The problem is under the 510(k) review, manufactures do not have to prove the products effectiveness for treating patients. With the MammoSite, the manufacturer provided only a 25-patient, four-year clinical trial to the FDA, and while a long-term study is currently in progress, at this point there is no long-term data on the effectiveness of the device.

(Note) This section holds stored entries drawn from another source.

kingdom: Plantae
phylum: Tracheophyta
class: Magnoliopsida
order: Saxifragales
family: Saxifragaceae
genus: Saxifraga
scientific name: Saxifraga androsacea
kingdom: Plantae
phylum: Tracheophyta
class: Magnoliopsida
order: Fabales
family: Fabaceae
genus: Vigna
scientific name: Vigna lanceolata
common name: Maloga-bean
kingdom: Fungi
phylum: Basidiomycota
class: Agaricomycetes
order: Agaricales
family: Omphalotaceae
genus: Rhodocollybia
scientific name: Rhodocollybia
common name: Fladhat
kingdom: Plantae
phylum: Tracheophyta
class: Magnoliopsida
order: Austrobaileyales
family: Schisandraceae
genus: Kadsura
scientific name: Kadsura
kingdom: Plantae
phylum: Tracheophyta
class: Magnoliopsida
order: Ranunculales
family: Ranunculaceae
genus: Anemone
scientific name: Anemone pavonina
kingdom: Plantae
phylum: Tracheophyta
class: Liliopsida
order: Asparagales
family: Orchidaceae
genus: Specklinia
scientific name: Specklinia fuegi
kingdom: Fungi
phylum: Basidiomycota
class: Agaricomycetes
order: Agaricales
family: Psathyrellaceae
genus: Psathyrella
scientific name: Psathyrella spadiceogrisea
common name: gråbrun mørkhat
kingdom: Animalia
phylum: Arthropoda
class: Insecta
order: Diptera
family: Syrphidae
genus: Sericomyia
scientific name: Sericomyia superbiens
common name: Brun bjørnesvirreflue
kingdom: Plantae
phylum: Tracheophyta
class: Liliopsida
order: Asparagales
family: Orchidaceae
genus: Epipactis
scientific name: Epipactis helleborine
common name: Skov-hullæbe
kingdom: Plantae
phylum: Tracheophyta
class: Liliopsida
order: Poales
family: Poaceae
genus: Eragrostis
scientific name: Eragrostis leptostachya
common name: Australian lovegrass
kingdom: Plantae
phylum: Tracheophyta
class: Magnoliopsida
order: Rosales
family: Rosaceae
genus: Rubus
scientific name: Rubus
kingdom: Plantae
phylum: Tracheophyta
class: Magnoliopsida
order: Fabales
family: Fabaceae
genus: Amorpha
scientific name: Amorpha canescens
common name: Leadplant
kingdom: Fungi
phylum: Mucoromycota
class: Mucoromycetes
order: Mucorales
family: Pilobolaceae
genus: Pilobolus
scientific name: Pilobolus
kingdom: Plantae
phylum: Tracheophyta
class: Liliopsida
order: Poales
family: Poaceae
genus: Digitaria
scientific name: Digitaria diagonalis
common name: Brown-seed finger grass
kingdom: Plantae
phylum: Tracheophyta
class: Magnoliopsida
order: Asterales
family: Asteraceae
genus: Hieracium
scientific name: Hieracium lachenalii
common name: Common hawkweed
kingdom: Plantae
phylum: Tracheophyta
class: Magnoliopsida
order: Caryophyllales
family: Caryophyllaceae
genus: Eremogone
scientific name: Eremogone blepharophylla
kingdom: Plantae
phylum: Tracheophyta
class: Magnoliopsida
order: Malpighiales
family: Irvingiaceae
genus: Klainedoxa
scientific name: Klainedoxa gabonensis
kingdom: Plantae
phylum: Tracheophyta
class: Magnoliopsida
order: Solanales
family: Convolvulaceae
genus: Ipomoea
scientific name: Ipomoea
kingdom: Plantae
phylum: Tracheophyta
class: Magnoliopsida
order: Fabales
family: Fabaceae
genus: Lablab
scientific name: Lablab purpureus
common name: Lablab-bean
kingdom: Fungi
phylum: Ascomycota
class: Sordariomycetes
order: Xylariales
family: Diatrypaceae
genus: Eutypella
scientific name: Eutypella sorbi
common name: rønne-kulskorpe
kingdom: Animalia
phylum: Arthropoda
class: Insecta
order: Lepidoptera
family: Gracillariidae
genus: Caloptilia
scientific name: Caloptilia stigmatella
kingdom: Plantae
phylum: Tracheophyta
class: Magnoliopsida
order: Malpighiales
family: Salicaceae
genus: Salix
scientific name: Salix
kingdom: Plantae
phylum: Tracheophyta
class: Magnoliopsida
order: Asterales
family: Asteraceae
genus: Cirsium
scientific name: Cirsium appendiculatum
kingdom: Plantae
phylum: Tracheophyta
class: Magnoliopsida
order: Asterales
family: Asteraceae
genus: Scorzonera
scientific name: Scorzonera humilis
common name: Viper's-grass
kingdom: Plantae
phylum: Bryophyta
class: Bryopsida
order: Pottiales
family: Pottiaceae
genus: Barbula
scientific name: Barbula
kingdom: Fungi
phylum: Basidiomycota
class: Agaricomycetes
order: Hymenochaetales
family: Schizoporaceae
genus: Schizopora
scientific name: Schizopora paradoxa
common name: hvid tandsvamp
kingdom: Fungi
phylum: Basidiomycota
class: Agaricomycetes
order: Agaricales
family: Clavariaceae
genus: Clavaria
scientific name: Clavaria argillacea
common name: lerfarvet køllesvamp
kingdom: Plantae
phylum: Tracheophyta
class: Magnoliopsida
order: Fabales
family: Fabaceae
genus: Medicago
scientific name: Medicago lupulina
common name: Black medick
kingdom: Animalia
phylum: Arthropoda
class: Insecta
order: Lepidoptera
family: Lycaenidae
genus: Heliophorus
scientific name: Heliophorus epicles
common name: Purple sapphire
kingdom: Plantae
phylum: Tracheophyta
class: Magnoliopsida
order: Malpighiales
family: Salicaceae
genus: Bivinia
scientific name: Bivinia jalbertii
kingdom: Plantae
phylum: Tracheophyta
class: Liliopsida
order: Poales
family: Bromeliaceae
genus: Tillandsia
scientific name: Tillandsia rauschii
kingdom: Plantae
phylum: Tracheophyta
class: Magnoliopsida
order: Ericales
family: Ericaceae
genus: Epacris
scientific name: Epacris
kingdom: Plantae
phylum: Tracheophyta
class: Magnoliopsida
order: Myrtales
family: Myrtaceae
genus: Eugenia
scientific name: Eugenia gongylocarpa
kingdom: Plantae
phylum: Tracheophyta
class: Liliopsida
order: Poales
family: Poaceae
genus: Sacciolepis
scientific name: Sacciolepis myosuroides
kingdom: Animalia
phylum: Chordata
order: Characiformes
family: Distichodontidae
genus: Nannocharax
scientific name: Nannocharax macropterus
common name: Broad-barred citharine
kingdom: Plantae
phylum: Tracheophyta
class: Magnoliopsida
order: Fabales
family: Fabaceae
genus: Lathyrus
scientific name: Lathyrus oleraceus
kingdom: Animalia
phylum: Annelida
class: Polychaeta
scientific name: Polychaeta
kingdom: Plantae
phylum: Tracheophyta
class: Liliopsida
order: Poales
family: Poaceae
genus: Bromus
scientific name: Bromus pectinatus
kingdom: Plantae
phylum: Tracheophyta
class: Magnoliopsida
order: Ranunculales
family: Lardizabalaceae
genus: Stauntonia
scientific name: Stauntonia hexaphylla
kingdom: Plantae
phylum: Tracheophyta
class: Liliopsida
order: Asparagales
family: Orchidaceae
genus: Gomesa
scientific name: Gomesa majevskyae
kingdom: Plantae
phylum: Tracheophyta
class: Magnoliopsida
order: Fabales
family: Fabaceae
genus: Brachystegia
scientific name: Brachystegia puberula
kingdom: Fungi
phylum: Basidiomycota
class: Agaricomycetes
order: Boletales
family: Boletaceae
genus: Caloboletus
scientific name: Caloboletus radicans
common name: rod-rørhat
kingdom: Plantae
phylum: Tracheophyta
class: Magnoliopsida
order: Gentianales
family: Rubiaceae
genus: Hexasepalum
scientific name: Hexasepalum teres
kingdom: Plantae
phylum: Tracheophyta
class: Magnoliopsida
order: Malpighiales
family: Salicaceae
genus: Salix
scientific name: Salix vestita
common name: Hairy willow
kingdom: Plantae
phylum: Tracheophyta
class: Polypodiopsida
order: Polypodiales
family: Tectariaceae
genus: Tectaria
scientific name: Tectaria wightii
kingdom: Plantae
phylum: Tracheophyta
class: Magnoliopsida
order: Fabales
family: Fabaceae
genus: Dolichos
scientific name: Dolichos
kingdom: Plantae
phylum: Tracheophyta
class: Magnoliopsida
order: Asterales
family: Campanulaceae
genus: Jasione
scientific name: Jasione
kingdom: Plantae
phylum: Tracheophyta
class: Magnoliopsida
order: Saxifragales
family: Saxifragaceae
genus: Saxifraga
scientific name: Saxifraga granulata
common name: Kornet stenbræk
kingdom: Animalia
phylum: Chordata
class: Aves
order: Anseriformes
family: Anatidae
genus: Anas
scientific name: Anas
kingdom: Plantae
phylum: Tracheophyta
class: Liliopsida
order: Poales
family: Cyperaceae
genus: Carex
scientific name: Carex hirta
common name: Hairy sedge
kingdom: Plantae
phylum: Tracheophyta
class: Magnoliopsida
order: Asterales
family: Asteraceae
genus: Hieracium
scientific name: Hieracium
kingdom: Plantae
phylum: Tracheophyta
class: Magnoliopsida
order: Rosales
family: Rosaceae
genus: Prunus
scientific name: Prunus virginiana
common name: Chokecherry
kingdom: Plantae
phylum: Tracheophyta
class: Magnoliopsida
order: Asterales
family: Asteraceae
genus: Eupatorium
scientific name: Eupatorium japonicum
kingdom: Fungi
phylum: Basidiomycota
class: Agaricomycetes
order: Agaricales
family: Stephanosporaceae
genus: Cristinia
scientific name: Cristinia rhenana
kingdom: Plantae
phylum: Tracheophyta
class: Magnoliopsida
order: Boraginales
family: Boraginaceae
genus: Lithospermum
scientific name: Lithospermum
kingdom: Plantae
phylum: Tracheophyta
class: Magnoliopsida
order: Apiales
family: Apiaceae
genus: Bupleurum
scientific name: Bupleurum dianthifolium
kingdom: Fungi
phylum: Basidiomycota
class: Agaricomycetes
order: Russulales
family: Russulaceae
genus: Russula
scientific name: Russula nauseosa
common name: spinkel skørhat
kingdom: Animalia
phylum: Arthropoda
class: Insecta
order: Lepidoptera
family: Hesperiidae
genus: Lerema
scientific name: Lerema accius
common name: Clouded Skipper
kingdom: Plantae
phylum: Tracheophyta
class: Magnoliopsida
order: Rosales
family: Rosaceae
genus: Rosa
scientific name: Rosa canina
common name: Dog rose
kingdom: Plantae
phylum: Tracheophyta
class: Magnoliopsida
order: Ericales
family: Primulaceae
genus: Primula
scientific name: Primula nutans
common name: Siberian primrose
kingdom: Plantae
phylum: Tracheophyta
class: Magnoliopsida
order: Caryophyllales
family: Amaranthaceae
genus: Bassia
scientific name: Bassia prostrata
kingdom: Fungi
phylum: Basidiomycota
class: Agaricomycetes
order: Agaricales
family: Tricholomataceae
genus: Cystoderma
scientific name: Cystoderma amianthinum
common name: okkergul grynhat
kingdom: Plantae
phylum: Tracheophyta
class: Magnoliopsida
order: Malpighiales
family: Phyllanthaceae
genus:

Critics of the 510(k) review process argue patients need to be told when devices their doctors recommend have not been proven as long-term treatments for the patient’s specific condition. On the other hand, FDA officials point to Mammosite label which warns doctors the treatment is unproved and urge doctors to inform their patients. The 510(k) review has back fired in the past. In 1996, the FDA cleared Protegen, a device to prevent bladder stress incontinence, through the fast review process, but the Protegen was ultimately recalled in 1999 due to a high rate of complications.
In the end, it is important that patients become fully informed about the devices doctors recommend they use.
“Nobody is looking to see whether they help patients,” said Diane C. Robertson, an executive with the ECRI Institute, a nonprofit group in Plymouth Meeting, Pa., that evaluates new devices for insurers and hospitals. “We’re never going to wisely allocate resources in health care unless we start to focus on what’s best for patients.”